There are three factors to consider when undertaking playful learning, priming, reflection and iteration. Students need to understand the purpose of the activity, the benefits and the outcomes. They need to reflect on what they have learned at the end and what they might do differently based on that reflection. If there is time, they should have the opportunity to repeat the activity and evaluate their revised ideas and strategies. 

Marketing (which I teach) lends itself to being explored physically, so I have tried to introduce sensory learning. Card games and resources such as Lego® are primarily visual, though they also both have tactile elements. I also use sound, for example music at the start of lectures or to establish an ambience (for example when talking about retail environments) and making the audio for flipped lectures available as a separate mp3, for those who prefer to listen. I have smelly pots that contain cotton wool impregnated with various products, only one of which is sold solely because of its smell. This encourages students to think about perceived value and emotional buying behaviour. I do blind taste tests with students, using various sparkling waters, asking them to identify the most and the least expensive product, which allows us to consider USPs and the impact of branding on perceived value. As well as having the opportunity to touch items I also use kinaesthetic learning, asking students to move about the room when considering segmentation, or when playing a multiple-choice quiz.  

I use a range of quizzes for weekly testing of learning, largely based on game shows, such as The Million Pound Drop, in my case converted to the 100 Smartie Drop. This helps make continuous assessment more fun and, as they play in table teams with a small prize, more competitive.  

I have devised a range of card games using different formats. Single flash cards and story cards that can be used for ice-breakers, pairs that can be linked (such as symptoms and diseases) and dynamic case study cards. Cards that can be grouped (classifications) and ordered (ranking and evaluating), to collecting sets using the mechanics of rummy or go fish (which have been used to teach everything from cardiology to protein purification) to full blown deck building games (like the one I have created as an introduction to marketing). 

Roger delivered an engaging showcase on this topic at #ANTF2024 symposium


Alfarsi, G., Tawafak, R., ElDow, A., Malik, S., Jabbar, J. and Sideiri, A. (2020) General View about Games based Learning: Literature Review. In Proceedings of the International Conference on Culture Heritage, Education, Sustainable Tourism, and Innovation Technologies (CESIT 2020), pp. 139-145. 
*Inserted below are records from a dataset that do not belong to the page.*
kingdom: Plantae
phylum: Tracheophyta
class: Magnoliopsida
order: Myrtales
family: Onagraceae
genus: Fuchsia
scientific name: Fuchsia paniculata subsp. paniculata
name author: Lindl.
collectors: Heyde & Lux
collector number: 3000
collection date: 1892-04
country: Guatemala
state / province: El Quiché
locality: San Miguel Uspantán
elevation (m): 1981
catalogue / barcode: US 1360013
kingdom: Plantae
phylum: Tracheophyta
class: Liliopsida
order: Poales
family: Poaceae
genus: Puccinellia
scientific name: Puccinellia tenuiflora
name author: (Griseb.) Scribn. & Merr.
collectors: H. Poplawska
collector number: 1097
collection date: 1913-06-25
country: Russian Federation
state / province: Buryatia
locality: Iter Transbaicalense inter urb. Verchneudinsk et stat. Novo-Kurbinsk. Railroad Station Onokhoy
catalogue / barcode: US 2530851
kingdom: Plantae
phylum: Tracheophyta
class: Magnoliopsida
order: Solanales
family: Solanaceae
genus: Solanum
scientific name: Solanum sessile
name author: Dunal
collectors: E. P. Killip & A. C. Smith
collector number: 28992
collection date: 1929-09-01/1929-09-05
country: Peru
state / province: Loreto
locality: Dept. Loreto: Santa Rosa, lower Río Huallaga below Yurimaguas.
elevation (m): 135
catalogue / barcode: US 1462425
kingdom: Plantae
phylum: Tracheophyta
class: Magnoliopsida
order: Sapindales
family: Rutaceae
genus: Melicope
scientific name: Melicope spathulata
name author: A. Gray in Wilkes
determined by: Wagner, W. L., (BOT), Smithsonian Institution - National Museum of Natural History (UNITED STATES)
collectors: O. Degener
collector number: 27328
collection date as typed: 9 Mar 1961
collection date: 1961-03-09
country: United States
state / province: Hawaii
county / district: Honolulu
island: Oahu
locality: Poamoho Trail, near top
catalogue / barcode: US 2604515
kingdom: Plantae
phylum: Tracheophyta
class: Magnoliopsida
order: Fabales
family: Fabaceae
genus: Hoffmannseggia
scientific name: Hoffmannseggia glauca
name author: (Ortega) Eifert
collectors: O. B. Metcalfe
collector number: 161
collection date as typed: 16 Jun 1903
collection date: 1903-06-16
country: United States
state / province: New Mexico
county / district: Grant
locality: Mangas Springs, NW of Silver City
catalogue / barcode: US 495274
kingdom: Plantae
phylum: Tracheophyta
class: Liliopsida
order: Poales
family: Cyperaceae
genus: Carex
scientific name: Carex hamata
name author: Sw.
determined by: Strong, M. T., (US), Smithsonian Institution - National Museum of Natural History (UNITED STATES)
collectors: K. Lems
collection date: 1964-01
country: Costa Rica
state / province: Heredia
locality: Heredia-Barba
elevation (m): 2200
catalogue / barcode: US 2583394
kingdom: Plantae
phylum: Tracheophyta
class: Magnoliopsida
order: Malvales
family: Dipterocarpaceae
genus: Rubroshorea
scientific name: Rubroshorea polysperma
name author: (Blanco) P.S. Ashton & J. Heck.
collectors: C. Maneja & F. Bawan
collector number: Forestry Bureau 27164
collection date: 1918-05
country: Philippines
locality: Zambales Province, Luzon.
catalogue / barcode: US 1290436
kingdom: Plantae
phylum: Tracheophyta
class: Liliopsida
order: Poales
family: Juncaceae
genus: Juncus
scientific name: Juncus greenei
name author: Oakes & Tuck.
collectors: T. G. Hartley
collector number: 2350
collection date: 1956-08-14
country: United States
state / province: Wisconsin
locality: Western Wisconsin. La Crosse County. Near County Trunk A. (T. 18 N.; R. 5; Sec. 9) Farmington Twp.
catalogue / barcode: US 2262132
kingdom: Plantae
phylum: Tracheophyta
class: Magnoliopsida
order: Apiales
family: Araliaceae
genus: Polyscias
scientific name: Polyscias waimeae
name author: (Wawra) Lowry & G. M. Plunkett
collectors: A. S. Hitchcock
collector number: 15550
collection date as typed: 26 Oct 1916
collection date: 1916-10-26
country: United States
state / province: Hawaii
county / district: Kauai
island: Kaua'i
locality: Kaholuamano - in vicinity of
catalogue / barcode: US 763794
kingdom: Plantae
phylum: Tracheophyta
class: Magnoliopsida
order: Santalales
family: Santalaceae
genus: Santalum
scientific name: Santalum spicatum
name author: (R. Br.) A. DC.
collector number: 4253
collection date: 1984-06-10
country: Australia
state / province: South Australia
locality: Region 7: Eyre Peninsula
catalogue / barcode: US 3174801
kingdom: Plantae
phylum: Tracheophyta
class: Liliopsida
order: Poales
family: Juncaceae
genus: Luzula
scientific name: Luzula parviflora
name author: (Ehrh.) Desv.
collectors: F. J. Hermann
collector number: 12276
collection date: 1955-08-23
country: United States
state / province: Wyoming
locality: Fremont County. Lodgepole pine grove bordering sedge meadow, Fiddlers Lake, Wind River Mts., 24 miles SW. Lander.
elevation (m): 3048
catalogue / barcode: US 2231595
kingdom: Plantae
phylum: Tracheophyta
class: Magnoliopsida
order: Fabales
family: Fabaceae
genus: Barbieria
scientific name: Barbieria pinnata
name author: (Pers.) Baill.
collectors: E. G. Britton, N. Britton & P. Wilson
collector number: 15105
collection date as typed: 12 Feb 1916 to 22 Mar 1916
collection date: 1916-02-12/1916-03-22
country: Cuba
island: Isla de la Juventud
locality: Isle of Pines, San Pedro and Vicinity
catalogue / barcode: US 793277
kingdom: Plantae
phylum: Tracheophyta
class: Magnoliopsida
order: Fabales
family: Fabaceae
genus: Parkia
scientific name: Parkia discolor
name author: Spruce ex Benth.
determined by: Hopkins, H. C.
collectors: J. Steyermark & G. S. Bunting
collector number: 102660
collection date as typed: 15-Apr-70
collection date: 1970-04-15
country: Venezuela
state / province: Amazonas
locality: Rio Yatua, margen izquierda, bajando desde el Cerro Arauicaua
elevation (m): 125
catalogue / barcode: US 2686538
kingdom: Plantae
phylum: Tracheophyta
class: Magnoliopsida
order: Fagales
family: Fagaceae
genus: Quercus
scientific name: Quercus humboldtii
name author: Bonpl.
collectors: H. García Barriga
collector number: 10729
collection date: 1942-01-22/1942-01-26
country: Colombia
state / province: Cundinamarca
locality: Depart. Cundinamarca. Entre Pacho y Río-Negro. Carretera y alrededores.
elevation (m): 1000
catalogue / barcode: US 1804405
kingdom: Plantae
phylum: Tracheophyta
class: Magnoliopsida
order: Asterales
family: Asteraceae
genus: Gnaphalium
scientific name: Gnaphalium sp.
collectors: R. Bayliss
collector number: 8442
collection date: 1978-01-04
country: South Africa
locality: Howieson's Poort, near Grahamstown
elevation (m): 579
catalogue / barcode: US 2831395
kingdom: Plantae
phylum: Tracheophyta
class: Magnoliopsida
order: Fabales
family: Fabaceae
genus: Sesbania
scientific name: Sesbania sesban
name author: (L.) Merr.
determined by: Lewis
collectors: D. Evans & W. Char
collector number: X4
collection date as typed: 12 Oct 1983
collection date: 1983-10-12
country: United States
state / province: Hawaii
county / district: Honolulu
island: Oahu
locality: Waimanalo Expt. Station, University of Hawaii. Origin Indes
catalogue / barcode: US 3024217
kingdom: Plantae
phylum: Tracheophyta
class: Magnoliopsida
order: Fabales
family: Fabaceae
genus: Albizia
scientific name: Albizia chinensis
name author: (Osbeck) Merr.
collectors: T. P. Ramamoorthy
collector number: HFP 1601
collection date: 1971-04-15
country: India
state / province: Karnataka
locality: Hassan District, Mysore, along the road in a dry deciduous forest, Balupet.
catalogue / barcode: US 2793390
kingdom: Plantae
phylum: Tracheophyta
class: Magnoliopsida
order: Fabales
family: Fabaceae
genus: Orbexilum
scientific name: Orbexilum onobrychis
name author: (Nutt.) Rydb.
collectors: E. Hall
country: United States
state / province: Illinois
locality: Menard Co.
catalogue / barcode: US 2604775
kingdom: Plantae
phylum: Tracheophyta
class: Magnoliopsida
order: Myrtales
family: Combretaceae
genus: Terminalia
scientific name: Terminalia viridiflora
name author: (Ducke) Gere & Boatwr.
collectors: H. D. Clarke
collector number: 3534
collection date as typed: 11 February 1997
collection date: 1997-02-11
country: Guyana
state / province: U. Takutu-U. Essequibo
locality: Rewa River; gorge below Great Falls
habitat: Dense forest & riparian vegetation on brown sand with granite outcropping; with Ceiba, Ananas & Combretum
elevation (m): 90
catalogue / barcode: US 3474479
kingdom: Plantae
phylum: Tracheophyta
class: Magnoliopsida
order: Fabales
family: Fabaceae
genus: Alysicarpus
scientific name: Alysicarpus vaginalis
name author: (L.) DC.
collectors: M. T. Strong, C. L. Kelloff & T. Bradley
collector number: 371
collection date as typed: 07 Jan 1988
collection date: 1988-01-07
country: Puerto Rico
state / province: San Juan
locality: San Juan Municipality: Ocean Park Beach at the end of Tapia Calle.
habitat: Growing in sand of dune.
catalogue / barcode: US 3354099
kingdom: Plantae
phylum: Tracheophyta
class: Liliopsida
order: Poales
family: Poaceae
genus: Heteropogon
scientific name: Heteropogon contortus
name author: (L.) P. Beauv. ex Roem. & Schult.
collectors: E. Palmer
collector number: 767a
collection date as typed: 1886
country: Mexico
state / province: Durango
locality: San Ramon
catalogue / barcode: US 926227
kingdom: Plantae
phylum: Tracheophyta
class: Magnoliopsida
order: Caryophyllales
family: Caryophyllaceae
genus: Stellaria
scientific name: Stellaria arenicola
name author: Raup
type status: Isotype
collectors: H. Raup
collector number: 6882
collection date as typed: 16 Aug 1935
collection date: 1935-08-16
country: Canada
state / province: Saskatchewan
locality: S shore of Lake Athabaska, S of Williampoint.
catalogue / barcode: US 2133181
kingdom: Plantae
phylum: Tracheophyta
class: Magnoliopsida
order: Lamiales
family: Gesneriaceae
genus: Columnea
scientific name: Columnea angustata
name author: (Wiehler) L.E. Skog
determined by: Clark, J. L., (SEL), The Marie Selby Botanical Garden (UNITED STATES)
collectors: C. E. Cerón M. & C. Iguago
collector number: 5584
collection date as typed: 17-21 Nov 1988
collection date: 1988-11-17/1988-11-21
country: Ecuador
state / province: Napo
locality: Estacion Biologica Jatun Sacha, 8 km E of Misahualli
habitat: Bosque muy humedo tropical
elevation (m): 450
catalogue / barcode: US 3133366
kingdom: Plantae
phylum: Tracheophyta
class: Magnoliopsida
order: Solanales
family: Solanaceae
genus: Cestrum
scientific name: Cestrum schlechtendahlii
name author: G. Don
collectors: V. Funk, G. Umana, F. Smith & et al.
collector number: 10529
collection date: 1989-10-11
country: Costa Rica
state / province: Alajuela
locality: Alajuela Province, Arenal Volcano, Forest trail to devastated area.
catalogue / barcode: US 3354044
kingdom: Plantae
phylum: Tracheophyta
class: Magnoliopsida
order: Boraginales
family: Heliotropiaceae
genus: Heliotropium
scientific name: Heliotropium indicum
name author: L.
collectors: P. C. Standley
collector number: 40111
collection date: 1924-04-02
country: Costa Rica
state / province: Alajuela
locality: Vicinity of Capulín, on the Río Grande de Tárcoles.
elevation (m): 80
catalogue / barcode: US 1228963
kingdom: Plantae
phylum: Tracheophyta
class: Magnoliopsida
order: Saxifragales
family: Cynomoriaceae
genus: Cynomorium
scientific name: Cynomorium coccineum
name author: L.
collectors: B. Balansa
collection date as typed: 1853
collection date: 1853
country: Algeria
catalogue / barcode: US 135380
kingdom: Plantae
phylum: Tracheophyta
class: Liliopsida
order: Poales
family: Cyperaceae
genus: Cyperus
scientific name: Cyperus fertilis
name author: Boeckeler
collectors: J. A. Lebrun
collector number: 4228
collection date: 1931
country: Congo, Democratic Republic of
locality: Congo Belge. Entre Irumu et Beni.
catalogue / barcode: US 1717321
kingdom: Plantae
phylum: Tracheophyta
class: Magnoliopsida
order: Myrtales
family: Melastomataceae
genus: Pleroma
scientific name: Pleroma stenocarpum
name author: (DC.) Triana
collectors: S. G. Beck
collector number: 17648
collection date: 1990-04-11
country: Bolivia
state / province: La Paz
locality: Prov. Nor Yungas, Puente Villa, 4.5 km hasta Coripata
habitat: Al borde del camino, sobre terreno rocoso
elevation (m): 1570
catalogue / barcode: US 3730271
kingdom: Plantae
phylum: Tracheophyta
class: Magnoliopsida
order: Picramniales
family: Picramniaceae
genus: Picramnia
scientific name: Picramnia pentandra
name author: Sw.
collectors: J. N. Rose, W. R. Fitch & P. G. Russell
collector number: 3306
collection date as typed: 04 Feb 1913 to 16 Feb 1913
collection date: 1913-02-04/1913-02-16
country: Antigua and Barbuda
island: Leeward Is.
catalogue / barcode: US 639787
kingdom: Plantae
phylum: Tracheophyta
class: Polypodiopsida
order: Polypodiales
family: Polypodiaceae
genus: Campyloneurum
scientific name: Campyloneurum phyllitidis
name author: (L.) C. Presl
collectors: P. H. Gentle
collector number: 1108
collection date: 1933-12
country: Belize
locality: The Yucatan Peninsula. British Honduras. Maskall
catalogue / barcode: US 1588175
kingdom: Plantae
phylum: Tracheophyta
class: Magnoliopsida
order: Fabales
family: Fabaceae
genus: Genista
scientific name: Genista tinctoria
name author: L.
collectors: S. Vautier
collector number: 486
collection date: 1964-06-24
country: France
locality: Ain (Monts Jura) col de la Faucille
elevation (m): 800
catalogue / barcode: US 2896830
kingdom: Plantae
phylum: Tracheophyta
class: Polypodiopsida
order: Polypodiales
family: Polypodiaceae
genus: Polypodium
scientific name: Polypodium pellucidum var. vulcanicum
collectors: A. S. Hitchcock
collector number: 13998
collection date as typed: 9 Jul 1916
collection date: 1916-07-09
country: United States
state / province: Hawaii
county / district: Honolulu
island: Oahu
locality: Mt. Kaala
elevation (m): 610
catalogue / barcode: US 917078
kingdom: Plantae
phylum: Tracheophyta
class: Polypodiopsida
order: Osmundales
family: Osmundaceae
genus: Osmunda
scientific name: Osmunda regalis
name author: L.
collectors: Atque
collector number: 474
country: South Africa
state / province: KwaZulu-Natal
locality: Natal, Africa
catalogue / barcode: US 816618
Albin, T. and Brooks-Kieffer, J. (2022) Git going with LEGO: A playful partnership for making sense of technology. Journal of Play in Adulthood, 4(2), pp. 177-204. 

Forbes, L. (2021) The Process of Play in Learning in Higher Education: A Phenomenological Study. Journal of Teaching and Learning, 15(1), pp. 57-73. 

Jensen, J., Pedersen, O., Lund, O. and Skovbjerg, H. (2022) Playful approaches to learning as a realm for the humanities in the culture of higher education: A hermeneutical literature review. Arts and Humanities in Higher Education, 21(2), pp. 198-219. 

Whitton, N. (2018) Playful learning: tools, techniques, and tactics. Research in Learning Technology, 26, pp. 1-12.